On June 20, 2017, Pror. Hui Jiang from York University comes and gives a talk about “A New General Deep Learning Approach for Natural Language Processing”.

Hui Jiang received B.Eng. and M.Eng. degrees from University of Science and Technology of 

China (USTC), China and the Ph.D. degree from the University of Tokyo, Japan, all in electrical

 engineering. Since 2002, he has been working at Department of Electrical Engineering and 

Computer Science, York University, Toronto, Canada, initially as an assistant professor, then an 

associate professor and currently a full professor. His current research interests include machine 

learning, especially deep learning or neural networks, with its applications to speech and audio 

processing, natural language processing and computer vision.  He served as an associate editor 

for IEEE Trans. on Audio, Speech and Language Processing (T-ASLP) between 2009-2013, and 

some technical committees of international conferences. He has recently received the 2016 IEEE 

Signal Processing Society (SPS) Best Paper Award.

Focus on the topic, “A New General Deep Learning Approach for Natural Language Processing”. Word embedding techniques, representing each discrete word as a dense vector in continuous high-dimension space, have achieved successes in many natural language processing (NLP) tasks.
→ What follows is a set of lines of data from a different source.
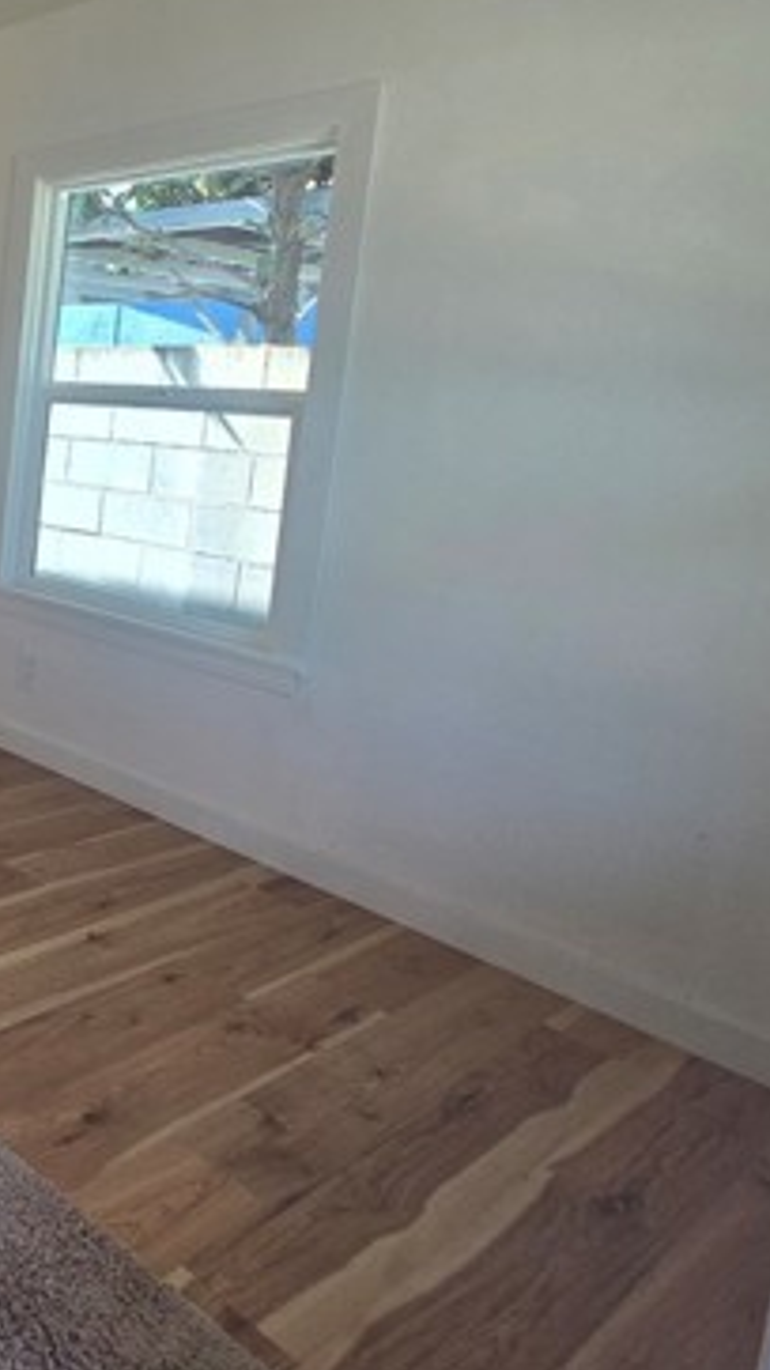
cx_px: -347
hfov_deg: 30.0
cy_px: 487
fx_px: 908
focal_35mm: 25
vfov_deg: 72.4
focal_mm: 2.2
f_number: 2.2
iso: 80
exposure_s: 1/120
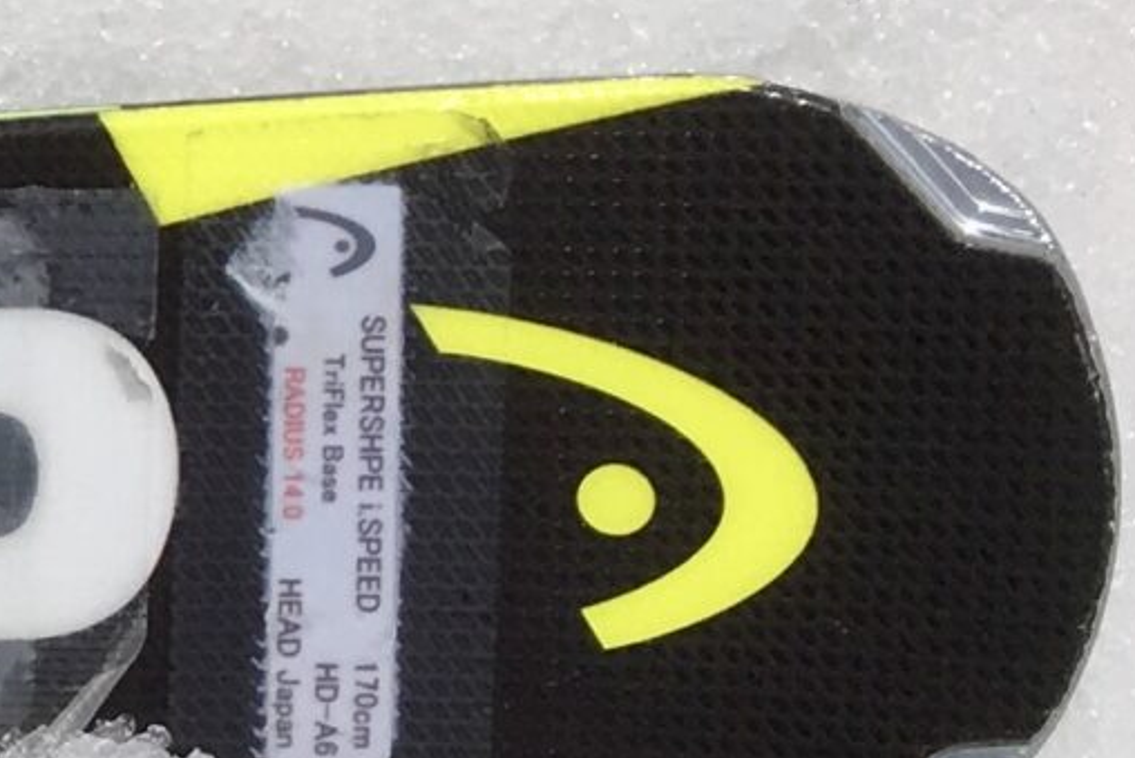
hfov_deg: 11.5
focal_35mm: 152
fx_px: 4793
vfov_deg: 9.0
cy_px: 98
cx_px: -1479
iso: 25
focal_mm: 4.15
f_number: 2.2
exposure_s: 1/4525
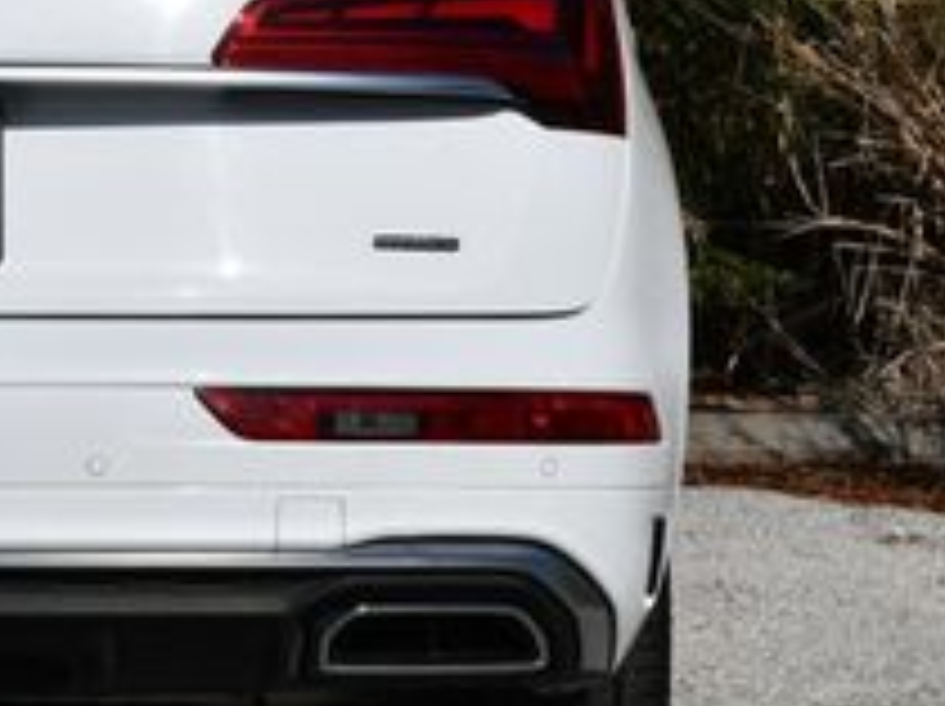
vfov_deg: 7.9
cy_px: 72
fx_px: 5126
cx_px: -189
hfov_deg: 10.4
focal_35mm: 188
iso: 100
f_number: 10
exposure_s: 1/400
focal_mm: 32
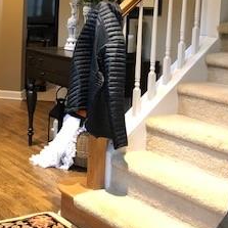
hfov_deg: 23.7
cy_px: 37
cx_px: 28
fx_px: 529
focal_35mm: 71
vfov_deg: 23.8
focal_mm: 3.99
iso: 80
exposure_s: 1/15
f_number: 1.8
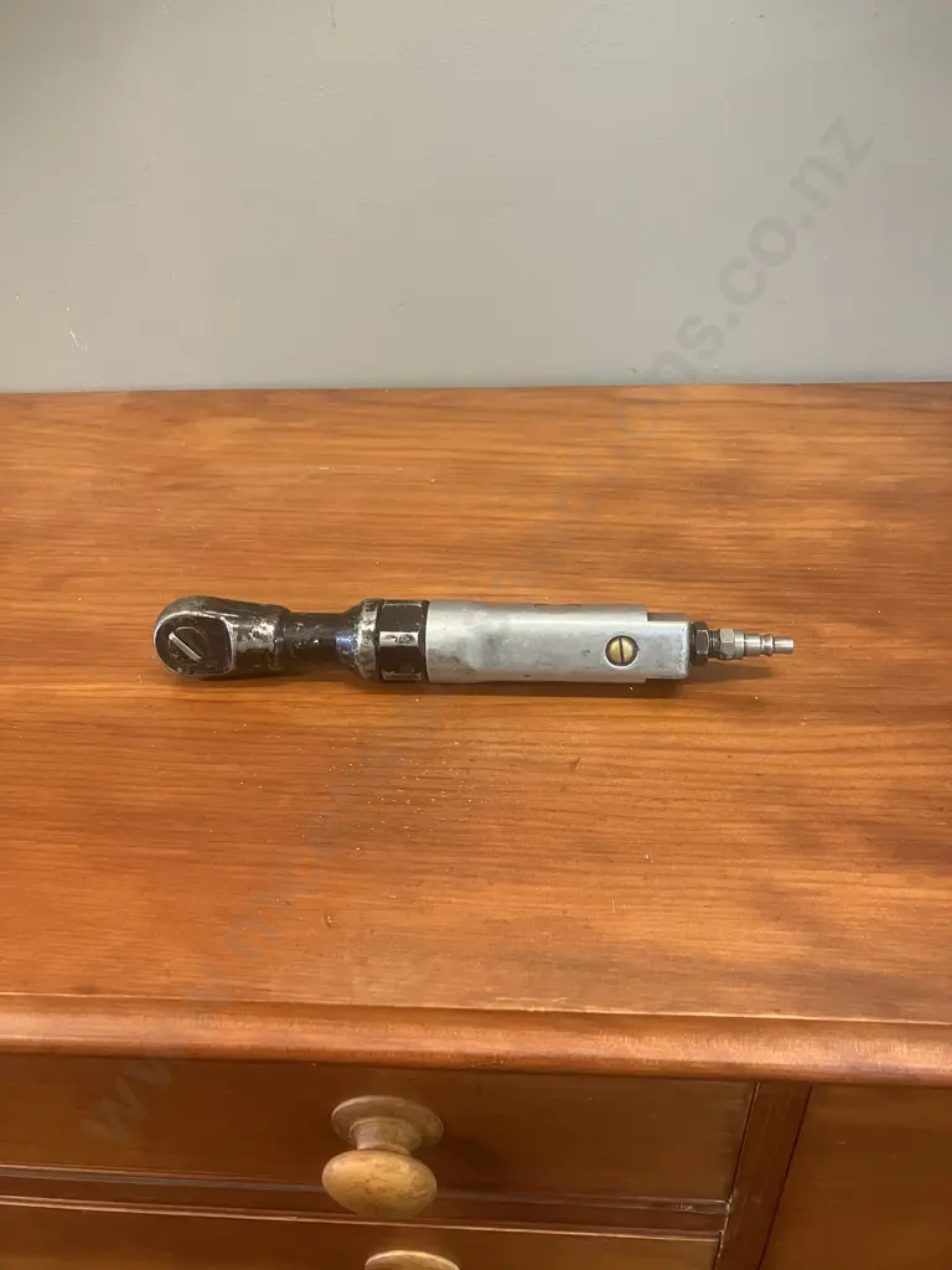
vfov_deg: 63.4
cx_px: 476
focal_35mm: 28
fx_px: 1027
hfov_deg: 49.7
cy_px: 635
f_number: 1.8
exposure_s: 1/50
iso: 250
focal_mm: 3.99
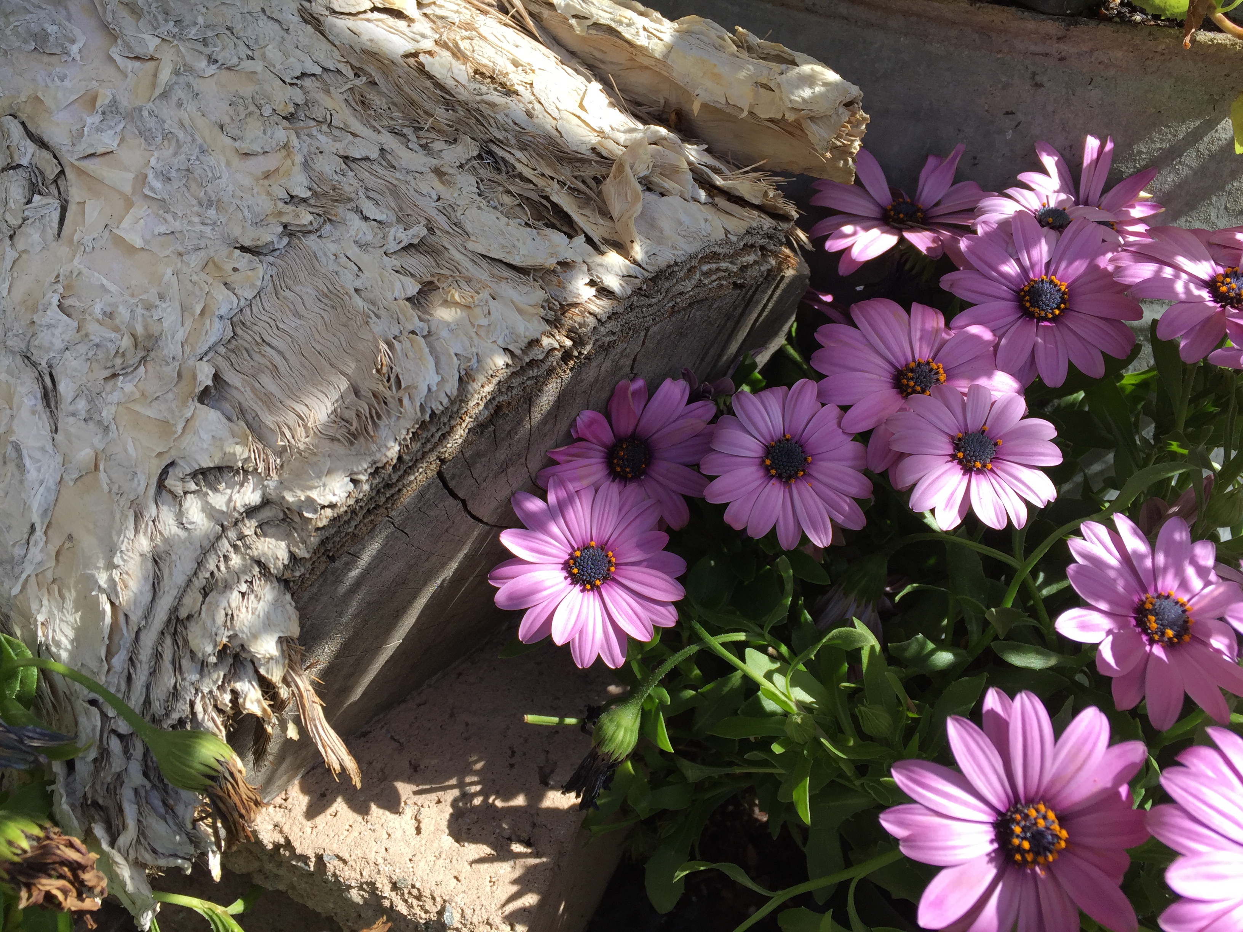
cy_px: 466
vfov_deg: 48.2
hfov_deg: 61.7
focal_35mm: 29
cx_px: 622
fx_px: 1041
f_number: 2.2
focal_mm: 4.15
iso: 32
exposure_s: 1/1014
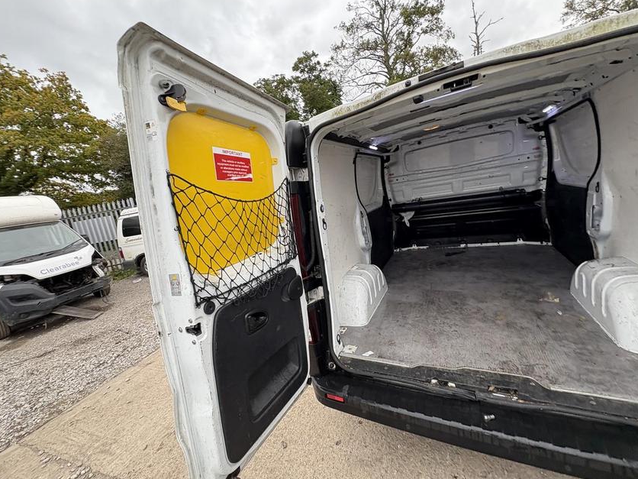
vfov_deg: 81.7
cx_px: 311
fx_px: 276
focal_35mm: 15
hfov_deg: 98.1
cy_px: 235
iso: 40
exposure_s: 1/103
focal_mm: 2.22
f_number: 2.2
However, more NLP tasks rely on modelling variable-length sequences of words, not just isolated words. The conventional approach is to formulate these NLP tasks as sequence labelling problems and apply conditional random fields (CRF), convolutional neural networks (CNN) and recurrent neural networks (RNN). In this talk, I will introduce a new, general deep learning approach applicable to almost all NLP tasks, not limited to sequence labelling problems. The proposed method is built upon a simple but theoretically-guaranteed lossless encoding method, named fixed-size ordinally-forgetting encoding (FOFE), which can almost uniquely encode any variable-length word sequence into fixed-size representation [1]. Next, simple feedforward neural networks are used as universal function approximators to map fixed-size FOFE codes to various NLP targets. This framework is appealing since it is elegant and well-founded in theory and meanwhile fairly easy and fast to train in practice. It is totally data-driven without any feature engineering, and equally applicable to a wide range of NLP tasks. In this talk, I will introduce our recent work to apply this approach to several important NLP tasks, such as word embedding, language modelling [1], named entity recognition (NER) and mention detection [2], coreference resolution and text categorization. Experiments have shown that the proposed approach yields strong performance in all examined tasks, including Google 1-billion-word language modelling, KBP EDL contests, Pronoun Disambiguation Problem (PDP) in Winograd Schema Challenge [3]. Finally, as our on-going work, we are investigating this approach for more NLP problems, such as factoid Q/A, word sense disambiguation (WSD), parsing and machine translation.
References:
[1] S. Zhang, H. Jiang, M. Xu, J. Hou, L. Dai, “The Fixed-Size Ordinally-Forgetting Encoding Method for Neural Network Language Models,” Proc. of ACL 2015. 
[2] M. Xu, H. Jiang and S. Watcharawittayakul, “A FOFE-based Local Detection Approach for Named Entity Recognition and Mention Detection,” Proc. of ACL 2017.
[3] Q. Liu, H. Jiang, A. Evdokimov, Z. Ling, X. Zhu, S. Wei and Y. Hu, "Cause-Effect Knowledge Acquisition and Neural Association Model for Solving A Set of Winograd Schema Problems," Proc. of IJCAI 2017.